**Material supplied**.
╭──

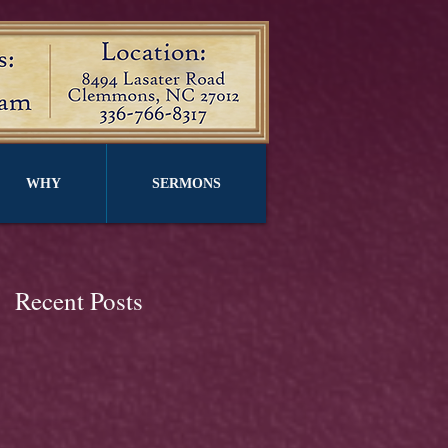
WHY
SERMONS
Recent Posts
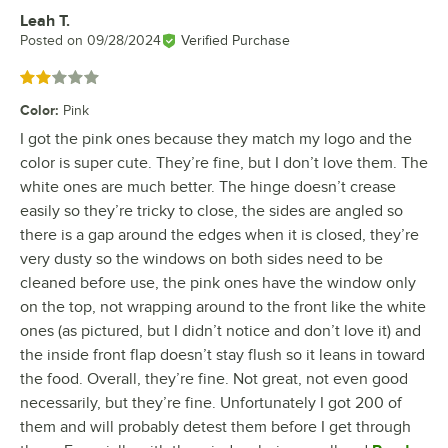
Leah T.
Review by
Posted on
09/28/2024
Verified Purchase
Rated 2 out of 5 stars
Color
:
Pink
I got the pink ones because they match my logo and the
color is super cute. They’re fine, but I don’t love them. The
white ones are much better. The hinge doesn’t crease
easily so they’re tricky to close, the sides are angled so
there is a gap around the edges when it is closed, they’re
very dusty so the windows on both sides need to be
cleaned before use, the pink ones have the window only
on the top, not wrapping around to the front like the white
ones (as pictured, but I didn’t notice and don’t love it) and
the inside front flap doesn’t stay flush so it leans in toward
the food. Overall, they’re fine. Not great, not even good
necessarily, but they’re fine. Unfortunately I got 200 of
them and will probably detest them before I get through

╰──

**What you are asked to do**.
All lines from the one with "white ones are" through the final line of the listing above are to be restated word for word; the lines before it are left out.

**Result of the task**.
white ones are much better. The hinge doesn’t crease
easily so they’re tricky to close, the sides are angled so
there is a gap around the edges when it is closed, they’re
very dusty so the windows on both sides need to be
cleaned before use, the pink ones have the window only
on the top, not wrapping around to the front like the white
ones (as pictured, but I didn’t notice and don’t love it) and
the inside front flap doesn’t stay flush so it leans in toward
the food. Overall, they’re fine. Not great, not even good
necessarily, but they’re fine. Unfortunately I got 200 of
them and will probably detest them before I get through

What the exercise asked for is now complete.